À partir de là, sa carrière prend une tournure vertigineuse. Les rôles s’enchaînent, souvent complexes, exigeants, et très éloignés des stéréotypes de la femme hollywoodienne classique. Elle joue des femmes brillantes, perturbées, fatales ou détruites, mais jamais passives.

Une décennie de chefs-d’œuvre et de performances marquantes

Les années 1970 sont probablement l’âge d’or de Faye Dunaway, tant sur le plan artistique que symbolique. Elle enchaîne les rôles inoubliables dans des films qui sont aujourd’hui des classiques : Chinatown (1974), de Roman Polanski, où elle incarne Evelyn Mulwray, un personnage de femme à la fois fragile et opaque, dans un univers corrompu. Son jeu tout en tension et en silences porte une bonne partie de l’atmosphère du film.

Puis vient Network (1976), où elle campe la redoutable Diana Christensen, productrice télé prête à tout pour faire de l’audience. Un rôle glaçant, mais d’une modernité saisissante, qui lui vaut l’Oscar de la meilleure actrice. Elle y représente une vision crue et désenchantée de l’Amérique des médias, déjà en proie au sensationnalisme.

À cette époque, Faye Dunaway devient bien plus qu’une actrice talentueuse. Elle est un symbole du désenchantement américain, une muse de la fin des illusions, une figure du pouvoir féminin dans un monde en crise.

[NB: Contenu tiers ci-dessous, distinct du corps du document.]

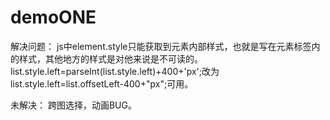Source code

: # demoONE
解决问题：
js中element.style只能获取到元素内部样式，也就是写在元素标签内的样式，其他地方的样式是对他来说是不可读的。
list.style.left=parseInt(list.style.left)+400+'px';改为list.style.left=list.offsetLeft-400+"px";可用。

未解决：
跨图选择，动画BUG。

Une carrière marquée par les hauts... et quelques très bas

Après une série de succès critiques et commerciaux, la carrière de Faye Dunaway connaît un net ralentissement à partir des années 1980. L’un des tournants les plus controversés est sans doute son rôle dans Mommie Dearest (1981), où elle incarne Joan Crawford dans une performance aussi excessive que critiquée. Si certains y voient une performance culte, d’autres la qualifient de caricature.

Ce rôle la poursuit pendant des années, et Faye Dunaway elle-même a exprimé à plusieurs reprises son regret d’avoir accepté ce projet, qui a selon elle brouillé la perception que le public avait de son travail. À partir de là, elle continue de tourner, mais avec moins de régularité, et dans des projets plus modestes ou plus expérimentaux.

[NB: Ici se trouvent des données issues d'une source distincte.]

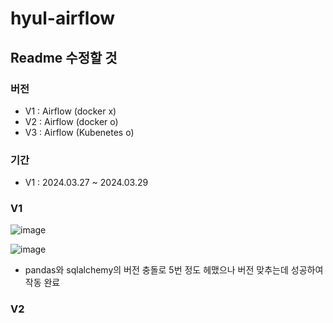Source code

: # hyul-airflow

## Readme 수정할 것

### 버전
- V1 : Airflow (docker x)
- V2 : Airflow (docker o)
- V3 : Airflow (Kubenetes o)

### 기간
- V1 : 2024.03.27 ~ 2024.03.29


###  V1
![image](https://github.com/hyul77/hyul-airflow/assets/100561170/cb9182e6-c23f-488d-a3d1-7edb282952a6)

![image](https://github.com/hyul77/hyul-airflow/assets/100561170/94b83ecf-395e-4764-813b-f1b2fb0bbc0b)



- pandas와 sqlalchemy의 버전 충돌로 5번 정도 헤맸으나 버전 맞추는데 성공하여 작동 완료


### V2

Elle revient à plusieurs reprises à la télévision, dans des téléfilms ou des rôles secondaires, tout en entretenant une image d’actrice intense, exigeante, parfois difficile à diriger — réputation qu’elle n’a jamais vraiment cherché à démentir.

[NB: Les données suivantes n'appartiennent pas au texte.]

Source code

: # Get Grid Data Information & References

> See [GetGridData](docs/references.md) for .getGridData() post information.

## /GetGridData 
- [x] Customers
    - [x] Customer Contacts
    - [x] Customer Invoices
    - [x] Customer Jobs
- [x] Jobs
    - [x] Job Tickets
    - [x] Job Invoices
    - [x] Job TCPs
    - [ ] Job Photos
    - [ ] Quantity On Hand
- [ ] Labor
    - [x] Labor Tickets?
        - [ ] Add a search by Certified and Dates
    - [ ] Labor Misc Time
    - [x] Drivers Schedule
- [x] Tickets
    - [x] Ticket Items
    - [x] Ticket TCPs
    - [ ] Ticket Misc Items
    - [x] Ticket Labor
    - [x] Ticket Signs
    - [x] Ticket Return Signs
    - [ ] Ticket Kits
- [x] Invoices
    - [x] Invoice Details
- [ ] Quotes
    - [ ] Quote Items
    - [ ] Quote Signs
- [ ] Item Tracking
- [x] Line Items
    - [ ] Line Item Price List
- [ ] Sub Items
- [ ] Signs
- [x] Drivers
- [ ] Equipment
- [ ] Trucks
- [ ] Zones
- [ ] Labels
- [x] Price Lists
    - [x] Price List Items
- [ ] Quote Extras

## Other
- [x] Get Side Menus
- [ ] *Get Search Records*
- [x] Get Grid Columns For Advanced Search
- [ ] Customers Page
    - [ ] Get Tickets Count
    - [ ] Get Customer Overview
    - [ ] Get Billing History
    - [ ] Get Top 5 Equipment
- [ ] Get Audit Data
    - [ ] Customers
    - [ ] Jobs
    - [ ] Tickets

Une figure incontournable de l’histoire du cinéma

Malgré les aléas de sa carrière, Faye Dunaway reste une actrice essentielle pour comprendre l’évolution du cinéma américain des années 1960 à 1980. Elle a incarné des personnages féminins d’une rare complexité, dans des récits souvent sombres, voire violents, mais toujours profondément humains. Son style, entre froideur apparente et fragilité contenue, a inspiré toute une génération d’actrices.

Sa présence au casting d’un film donnait à celui-ci une gravité particulière. Elle n’était pas là pour jouer les seconds rôles décoratifs, ni pour séduire gentiment. Elle portait des histoires denses, inconfortables, dérangeantes. Et même dans ses films moins réussis, elle restait une actrice d’une intensité indéniable.

Une aura intacte, entre culte et mystère

Aujourd’hui, Faye Dunaway continue de fasciner. Elle est l’objet de rétrospectives, de redécouvertes, de critiques parfois plus bienveillantes que lors de la sortie initiale de ses films. Elle représente un certain cinéma disparu, où les femmes n’étaient ni des objets ni des accessoires, mais des centres de gravité émotionnelle.

Et si Faye Dunaway semble s’être progressivement retirée du devant de la scène, c’est peut-être aussi par fidélité à ce qu’elle a toujours été : une actrice de l’ombre, de l’ambiguïté, du feu sous la glace. Une étoile un peu distante, mais qui continue de briller intensément dans la mémoire du cinéma.